Task directions:
When copying the listing below, skip every picture and keep each word as it stands.

Materials provided:
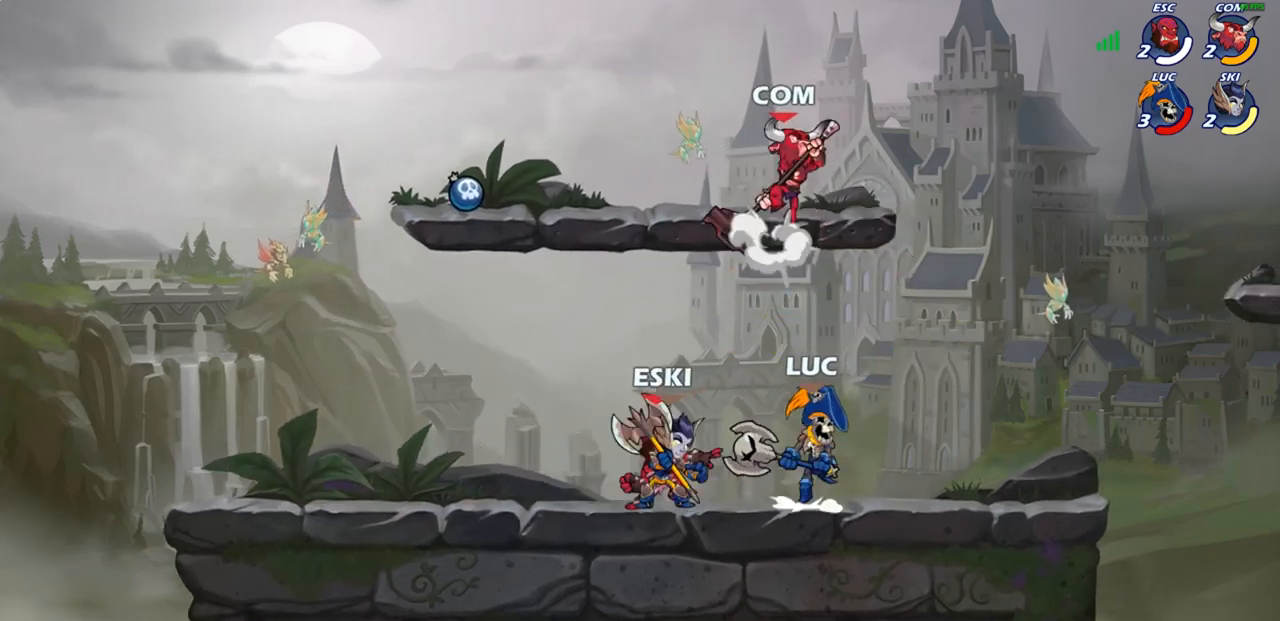
{"buttons": [], "left_stick": "center", "right_stick": "center", "events": [[67, "CROSS", "up"], [83, "CIRCLE", "down"], [100, "left_stick", "up-left"], [183, "left_stick", "center"], [200, "CIRCLE", "up"]]}
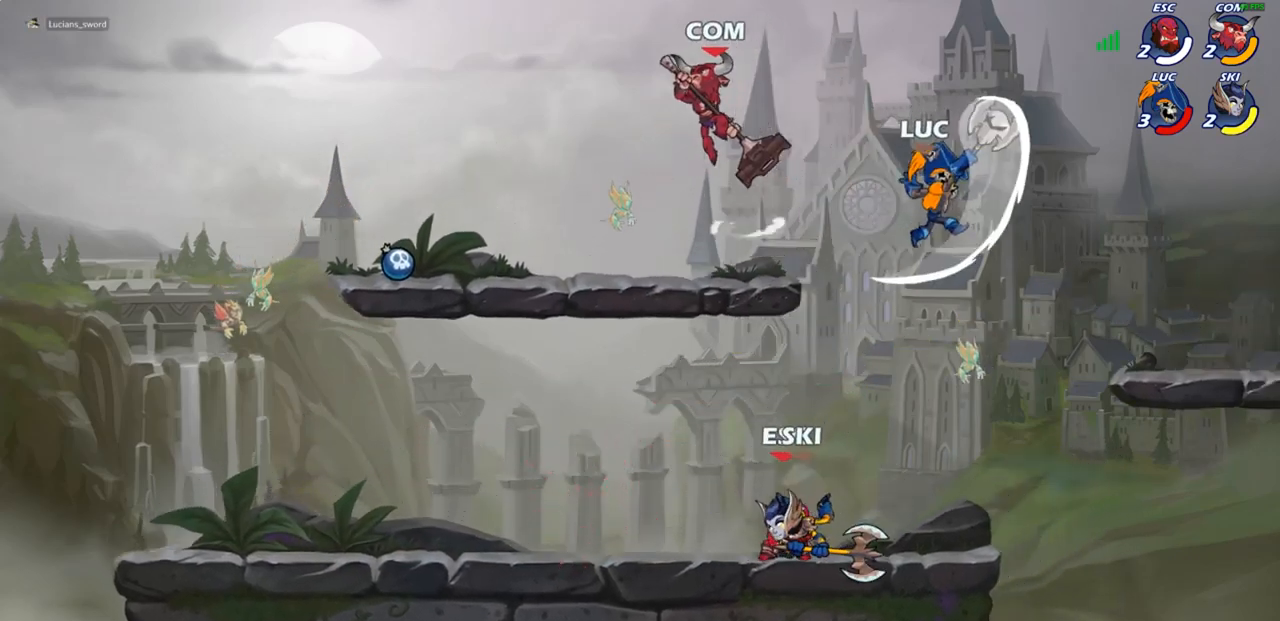
{"buttons": [], "left_stick": "down-left", "right_stick": "center", "events": [[17, "left_stick", "up-left"], [383, "left_stick", "down-left"]]}
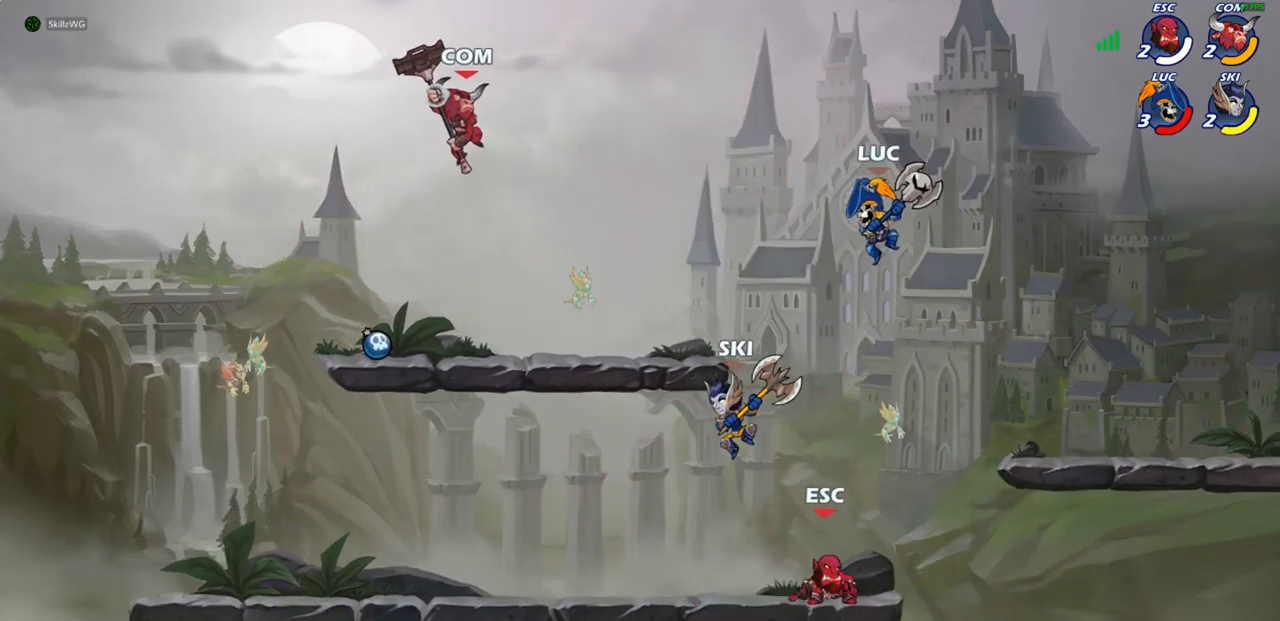
{"buttons": [], "left_stick": "center", "right_stick": "center", "events": [[83, "CIRCLE", "down"], [250, "CIRCLE", "up"], [350, "left_stick", "center"]]}
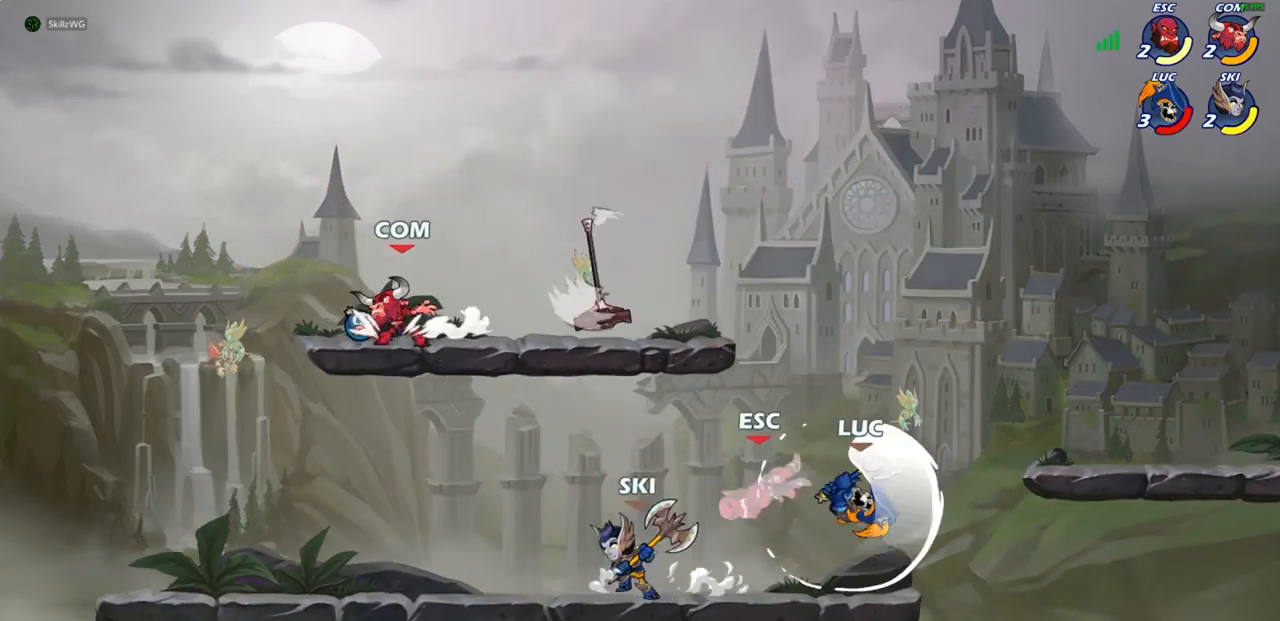
{"buttons": [], "left_stick": "center", "right_stick": "center", "events": []}
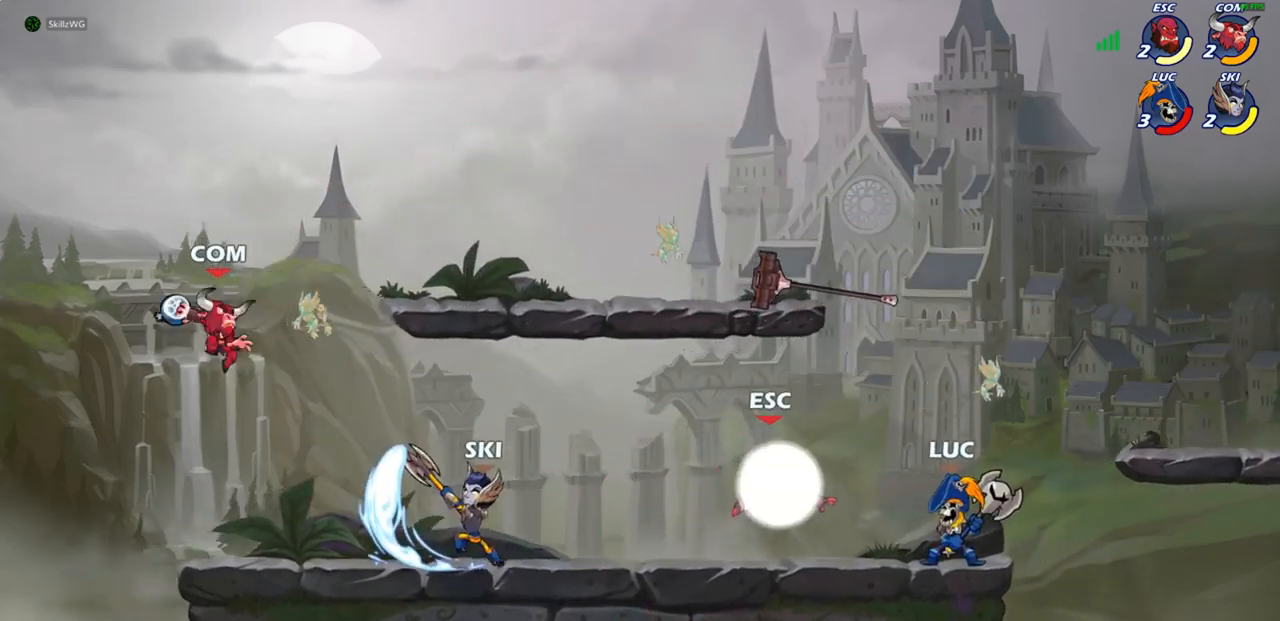
{"buttons": ["SQUARE"], "left_stick": "center", "right_stick": "center", "events": [[67, "SQUARE", "down"], [150, "SQUARE", "up"], [250, "SQUARE", "down"], [367, "SQUARE", "up"], [467, "SQUARE", "down"]]}
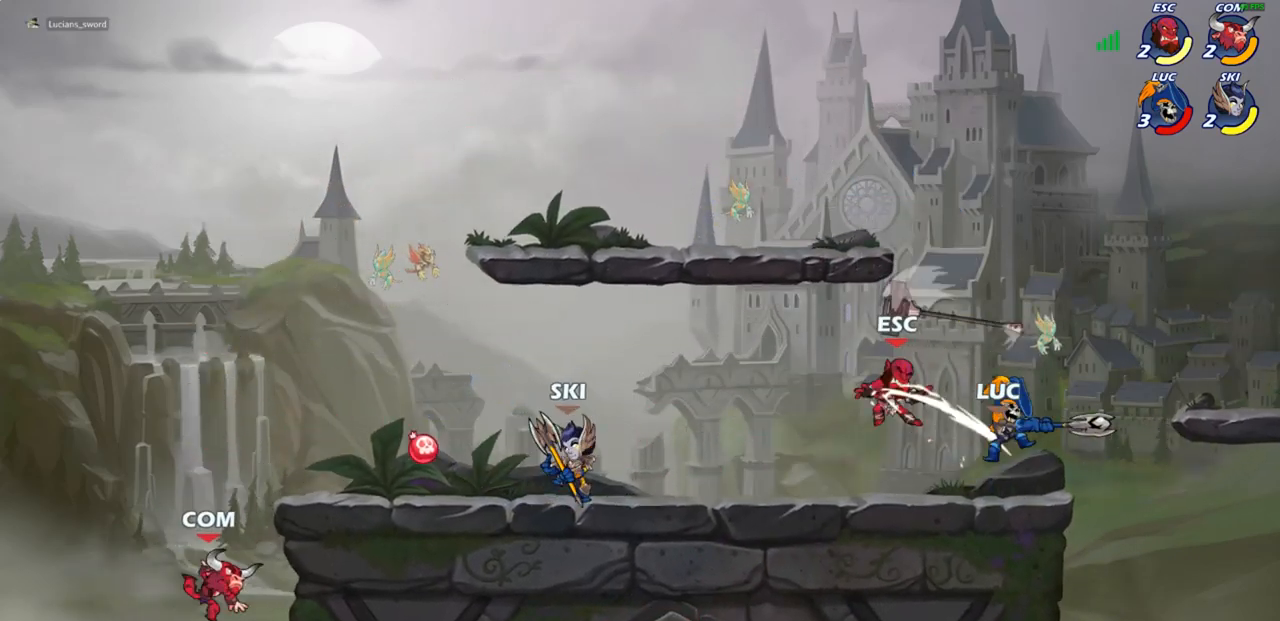
{"buttons": [], "left_stick": "center", "right_stick": "center", "events": [[67, "SQUARE", "up"], [150, "SQUARE", "down"], [283, "SQUARE", "up"]]}
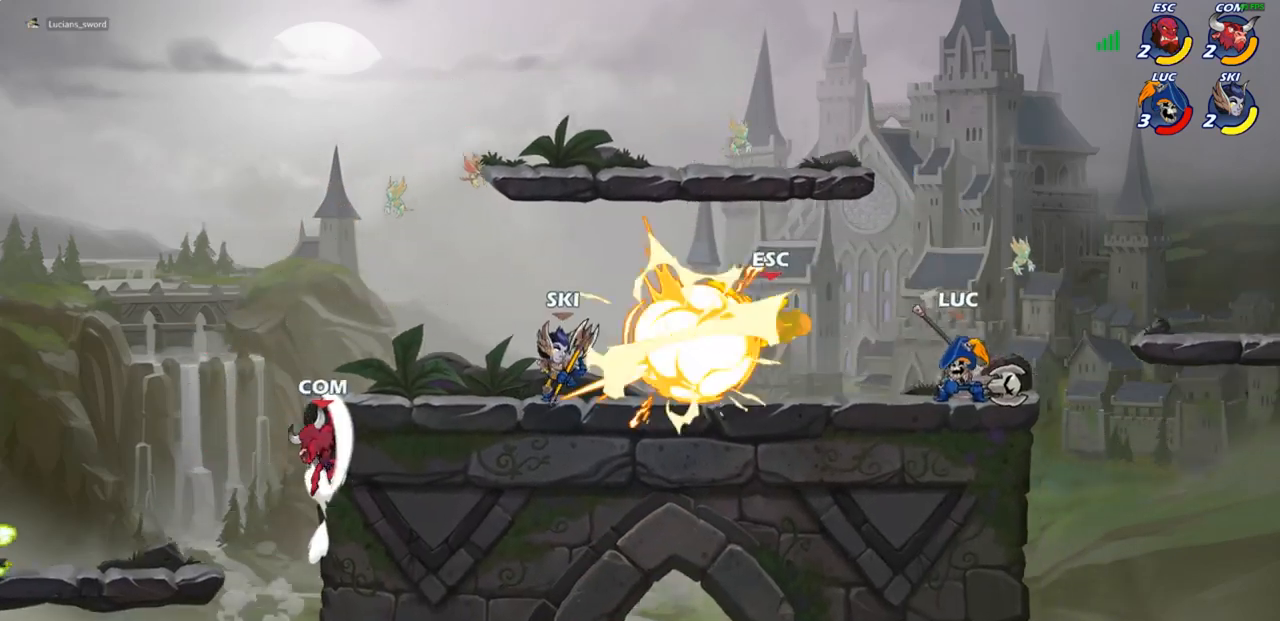
{"buttons": [], "left_stick": "center", "right_stick": "center", "events": [[233, "R2", "down"], [500, "R2", "up"]]}
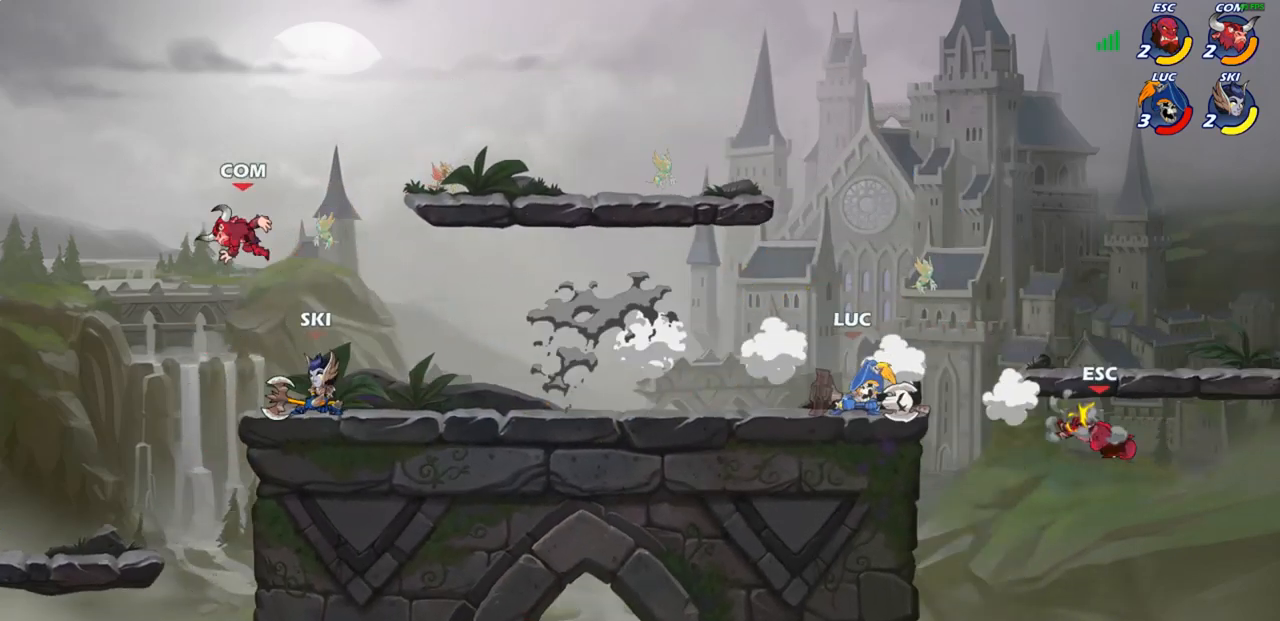
{"buttons": [], "left_stick": "right", "right_stick": "center", "events": [[100, "left_stick", "right"], [317, "SQUARE", "down"], [450, "SQUARE", "up"]]}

Exercise response:
{"buttons": [], "left_stick": "center", "right_stick": "center", "events": [[67, "CROSS", "up"], [83, "CIRCLE", "down"], [100, "left_stick", "up-left"], [183, "left_stick", "center"], [200, "CIRCLE", "up"]]}
{"buttons": [], "left_stick": "down-left", "right_stick": "center", "events": [[17, "left_stick", "up-left"], [383, "left_stick", "down-left"]]}
{"buttons": [], "left_stick": "center", "right_stick": "center", "events": [[83, "CIRCLE", "down"], [250, "CIRCLE", "up"], [350, "left_stick", "center"]]}
{"buttons": [], "left_stick": "center", "right_stick": "center", "events": []}
{"buttons": ["SQUARE"], "left_stick": "center", "right_stick": "center", "events": [[67, "SQUARE", "down"], [150, "SQUARE", "up"], [250, "SQUARE", "down"], [367, "SQUARE", "up"], [467, "SQUARE", "down"]]}
{"buttons": [], "left_stick": "center", "right_stick": "center", "events": [[67, "SQUARE", "up"], [150, "SQUARE", "down"], [283, "SQUARE", "up"]]}
{"buttons": [], "left_stick": "center", "right_stick": "center", "events": [[233, "R2", "down"], [500, "R2", "up"]]}
{"buttons": [], "left_stick": "right", "right_stick": "center", "events": [[100, "left_stick", "right"], [317, "SQUARE", "down"], [450, "SQUARE", "up"]]}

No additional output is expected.